Napoli, una dolce e pacata tristezza
Son tornato a Napoli, qualche giorno fa. La città mi ha nuovamente mostrato il suo ventre, come faceva quando ero bambino. Mi sono lasciato trasportare dall’andirivieni della sua gente, a Forcella, alla Vicaria Vecchia, alla Sanità, ai Tribunali, ai Quartieri Spagnoli. Sono salito a San Martino, e lì giaceva la città, ai miei piedi, inerme, brulicante, ferita. Sono sceso a Santa Brigida, dove l’antico mercato del pesce – ormai sparito – appariva e spariva alla memoria. Dal mare, con un kajak, ho seguito il tufo giallo della sua costa, dallo Scoglio delle Sirene a Mergellina, fino a Posillipo e alla Gaiola. Sono entrato in profondità nelle sue viscere, in pozzi, cunicoli e cisterne scavati da Greci e Romani per rifornire d’acqua la città. Ho ripercorso a lenti passi il cortile dell’Annunziata, dove giocavano i tanti “figli della Madonna” esposti alla Ruota. Ed è stato lì, in quel cortile, che immagini che credevo sepolte son tornate alla mia mente. Le storielle di improbabili “Munacielli” raccontate da mia madre, i ricordi di mio padre, dei suoi anni alla Federico II, le mani di mia nonna, nata all’Ospedale degli Incurabili nel 1886, due anni dopo il terribile colera narrato da Matilde Serao.
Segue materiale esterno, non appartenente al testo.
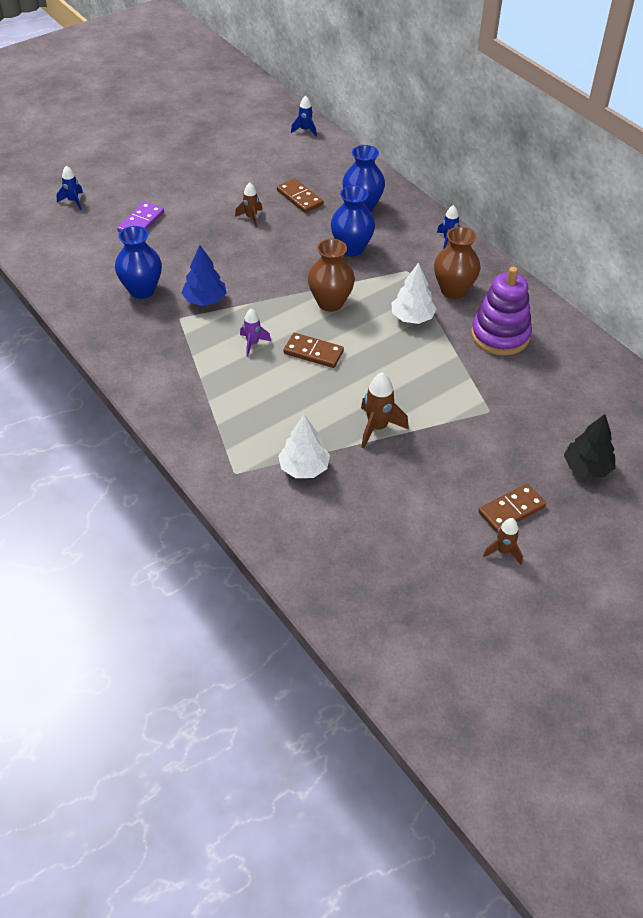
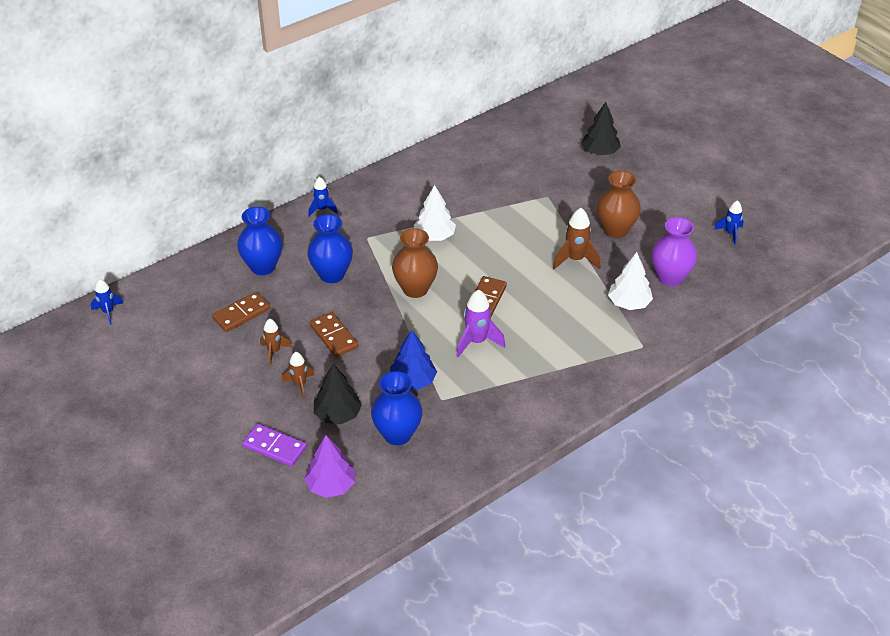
camera: 90 degrees left, 5 degrees down
(73, 201) = (225, 519): blue rocket -> blue rocket (730, 233)
(93, 253) = (331, 485): none -> purple tree
(171, 255) = (338, 415): none -> black tree
(253, 344) = (477, 342): purple rocket -> purple rocket, size x1.54
(347, 511) = (670, 277): none -> purple vase
(453, 290) = (396, 209): brown vase -> brown vase (615, 230)
(500, 335) = (455, 185): purple stacking toy -> none
(503, 551) = (689, 198): brown rocket -> brown rocket (299, 385)
(511, 510) = (649, 191): brown domino -> brown domino (334, 336)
Le pagine del suo libro si sono mescolate con i ricordi del “mio” colera, quello dell’agosto 1973, quando la gente malediva le cozze e chiedeva il vaccino, mentre grosse autobotti imbiancavano di calce e disinfettante i muri e le strade della città. Percorrendo Spaccanapoli mi sembrava ancora di sentirlo, quell’odore. E mi sono tornate alla mente le lancette dell’orologio ferme alle 19.34 di quel 23 novembre 1980, quando il terremoto ha sepolto uomini e ricordi. La mia reazione di allora si è confusa allo stupore e alla rabbia di oggi: hanno ripreso vita le assemblee studentesche di quel lontano novembre, i tazebao nell’atrio di scuola, la raccolta di tende e coperte, i preparativi per partire, per “andare a dare una mano”, come si diceva con gli altri compagni del liceo. A Napoli tutto è azzurro, anche la malinconia. Il suo fascino, il mistero di questa città, è che in ogni angolo che osservi, in ogni cosa che contempli scopri sempre il legame con lo sconfinato orizzonte della malinconia. E a volte è bello sentirsi inseguiti da questa indistinguibile sensazione di dolce e pacata tristezza.